Solved – Model to predict categorical outcome from continuous and categorical variables

categorical datacontinuous datageneralized linear modelpredictive-modelsself-study

I have to fit a model to test whether Learning (1=learned, 0=failed) depends on lizard sex (M or F), Lizard SVL (snout-vent length), or an interaction of the two.

I am new to both R and this website. Please explain each step fully.

This is random data given to us as part of a zoology/statistics assignment. It is related to lectures 'Generalized Linear Models' and 'Model Selection and Model Averaging'.

Snout-vent length is used as a a measure of size (in millimeters).

Specifically, what R code is required to fit a GLM when a categorical and continuous predictor variable are used to predict a categorical dependent variable? The following is from a previous example with two categorical predictor variables that we have worked through if that helps with what I am trying to ask:

plot(ProportionSurvived ~ Treatment, data=dat)
interaction.plot(dat$Sculpin, dat$Lake, response = dat$NSurvivors/dat$NSticklebackAdded)

glm(cbind(NSurvivors, NSticklebackAdded - NSurvivors) ~ Lake * Sculpin, family = binomial(link = "logit"), data=dat)
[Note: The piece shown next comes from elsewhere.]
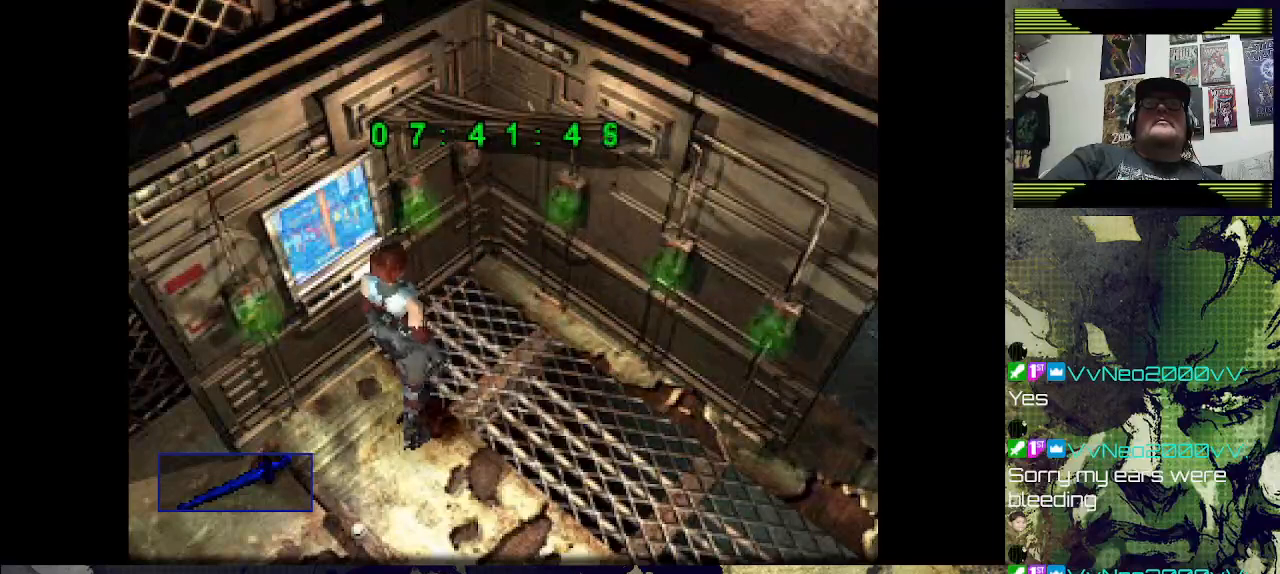
{"buttons": [], "left_stick": "center", "right_stick": "center", "events": [[100, "DPAD_DOWN", "down"], [300, "DPAD_DOWN", "up"]]}
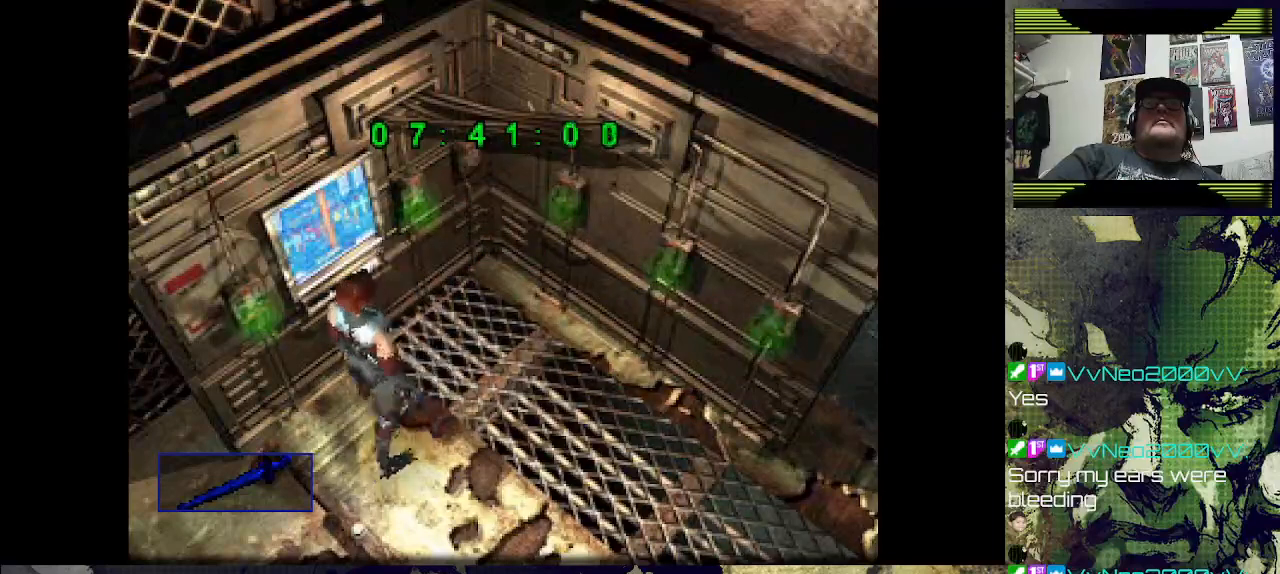
{"buttons": [], "left_stick": "center", "right_stick": "center", "events": []}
Treatment is one of four possible conditions (2 levels of 2 predictors; lake and sculpin present or absent). This example was testing the proportion of sticklebacks that survived (proportionsurvived) in a pond.

Best Answer

Looks to me like you should use binary logistic regression. Your dependent variable is learning (yes/no) and all other variables are independent variables. Binary logistic regression is extremely flexible with regard to scales of measurement used with the predictors.